### QUOTED PASSAGE
U.S. stocks side-stepped the latest foreclosures report that showed 349,000 filings for December – a 14% jump from November’s 305,000 filings – to advance for a second-straight session. A good report on business inventories and high hopes for Intel’s earnings release – which came after the bell and did easily surpass expectations – offered the market some juice.

The market’s what’s bad is good mentality doesn’t jibe with stocks moving higher on the positive inventory report. In fact, the market traded lower shortly after the release of that report, but comments from New York Federal Reserve Bank President Dudley, stating that short-term interest rates may remain low for at least six months and possibly up to two years, came to the rescue to help traders’ sentiment regarding the expected shelf-life of ZIRP. Not sure I can say the same for the Fed’s sentiment; comments like this don’t portray ebullience about economic prospects.

The 10 major industry groups were split with half up and half down. Health-care, tech and financials led the way again. Telecom, basic material and utility shares led the losers.

Intel reported that fourth-quarter profit surged three-fold and offered great guidance for both the top and bottom lines. The fabulous results were driven by a three-fold story: massive cost cutting, largely via payrolls; improved business demand as firms move to managing business spending to maintenance levels from the largest collapse in equipment purchases in the postwar era; easy comps as profit was down 90% in the year-ago period. Still, Intel would have posted a nice number even without easy comps as this was a record profit quarter for the tech giant. (They better be careful or some in Congress may view these results as “windfall” profits.)

Thing are likely to get much tougher for the firm over the next four quarters as their gross margin, which super-spiked to 65%, has only one direction to go from here. Further, when you post such a large increase so quickly (again hugely helped by the payroll reductions) it makes it tough to keep the ball rolling. I like Intel, particularly the dividend they now pay -- and they were given room to boost that payout thanks to this number, but like the rest of the universe I’m not sure the profit story has much staying power past two-three quarters.

Market Activity for January 14, 2010
Jobless Claims

The Labor Department reported that initial jobless claims rose 11,000 to 444,000 (7K above expectations) in the week ended January 9 – initial claims up but it remains under 450K so no real harm done. The four-week moving average fell 9,000 to 440,750, the lowest level since early September 2008 – just prior to the Lehman collapse.

Continuing claims offered the first positive news that possibly long-term unemployment is beginning to decline a bit. As you may recall, we’ve spent a lot of time talking about this story. As of the latest monthly jobs report, those out of work for at least 27 weeks (the longest duration of joblessness that labor measures) continues to make new highs. But both standard and EUC claims fell for the first time in a while. The standard continuing claims figure fell 211,000 in the latest week. This has been the trend. The problem has been claims for Emergency Unemployment Compensation (EUC) continued to rise – this is what long-term unemployed persons rotate to when their traditional 26 week of benefits run out. This latest data, however, showed EUC claims fell meaningfully for the first time since the beginning of the year.

### REQUIRED ACTIONS
A) According to the market commentary, how many foreclosure filings were reported for December?
B) Reproduce the stretch of the market commentary from "The 10 major" through "led the losers.".
C) Summarize the market commentary in two sentences.

### DATA ENTRIES
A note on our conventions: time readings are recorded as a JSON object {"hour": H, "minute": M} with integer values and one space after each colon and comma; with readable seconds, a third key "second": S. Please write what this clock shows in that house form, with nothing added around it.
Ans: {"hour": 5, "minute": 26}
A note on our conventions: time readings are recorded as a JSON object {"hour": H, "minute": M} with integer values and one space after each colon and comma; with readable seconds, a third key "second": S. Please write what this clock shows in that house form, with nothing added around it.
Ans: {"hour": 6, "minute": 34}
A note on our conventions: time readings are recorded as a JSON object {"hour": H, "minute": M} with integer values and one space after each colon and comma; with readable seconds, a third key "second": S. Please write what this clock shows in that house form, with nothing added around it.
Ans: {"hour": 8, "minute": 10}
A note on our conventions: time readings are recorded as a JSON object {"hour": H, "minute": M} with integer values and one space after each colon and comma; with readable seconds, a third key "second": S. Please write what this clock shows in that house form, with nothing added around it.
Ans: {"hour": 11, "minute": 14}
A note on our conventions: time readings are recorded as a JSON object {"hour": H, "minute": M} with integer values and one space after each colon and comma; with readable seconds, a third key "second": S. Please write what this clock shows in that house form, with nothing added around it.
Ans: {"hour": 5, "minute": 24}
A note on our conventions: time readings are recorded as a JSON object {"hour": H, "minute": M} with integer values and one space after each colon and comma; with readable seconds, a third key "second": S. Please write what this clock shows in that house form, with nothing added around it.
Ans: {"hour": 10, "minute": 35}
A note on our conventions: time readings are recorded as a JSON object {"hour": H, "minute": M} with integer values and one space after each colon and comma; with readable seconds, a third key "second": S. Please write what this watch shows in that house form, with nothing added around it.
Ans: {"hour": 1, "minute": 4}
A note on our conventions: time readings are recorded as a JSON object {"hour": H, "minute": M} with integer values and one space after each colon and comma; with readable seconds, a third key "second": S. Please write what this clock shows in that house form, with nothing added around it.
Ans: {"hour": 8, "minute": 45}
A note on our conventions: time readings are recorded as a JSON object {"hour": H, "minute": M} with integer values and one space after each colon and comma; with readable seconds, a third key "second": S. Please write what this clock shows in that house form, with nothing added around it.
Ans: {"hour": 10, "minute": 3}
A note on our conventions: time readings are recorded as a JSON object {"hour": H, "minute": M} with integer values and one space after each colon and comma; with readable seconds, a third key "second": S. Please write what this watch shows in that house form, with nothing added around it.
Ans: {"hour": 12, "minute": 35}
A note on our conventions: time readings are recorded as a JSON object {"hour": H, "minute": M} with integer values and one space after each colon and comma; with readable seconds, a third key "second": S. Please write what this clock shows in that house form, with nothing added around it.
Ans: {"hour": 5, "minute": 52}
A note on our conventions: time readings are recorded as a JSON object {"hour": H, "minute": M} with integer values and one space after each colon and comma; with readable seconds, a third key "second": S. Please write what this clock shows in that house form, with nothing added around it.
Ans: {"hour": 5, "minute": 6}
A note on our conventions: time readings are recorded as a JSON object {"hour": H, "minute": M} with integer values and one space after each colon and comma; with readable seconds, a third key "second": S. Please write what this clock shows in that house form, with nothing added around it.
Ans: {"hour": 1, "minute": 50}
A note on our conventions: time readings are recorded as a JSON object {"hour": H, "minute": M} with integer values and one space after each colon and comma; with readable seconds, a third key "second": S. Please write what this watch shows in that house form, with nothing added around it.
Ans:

### REPLIES
A) 349,000

B)
The 10 major industry groups were split with half up and half down. Health-care, tech and financials led the way again. Telecom, basic material and utility shares led the losers.

C) U.S. stocks advanced for a second straight session despite a 14% jump in December foreclosure filings, supported by a good business inventories report, New York Fed President Dudley's comments that short-term rates may stay low, and Intel's earnings, which surpassed expectations with a three-fold rise in fourth-quarter profit. Initial jobless claims rose 11,000 to 444,000, but the four-week moving average fell to its lowest level since early September 2008, and both standard and EUC continuing claims fell.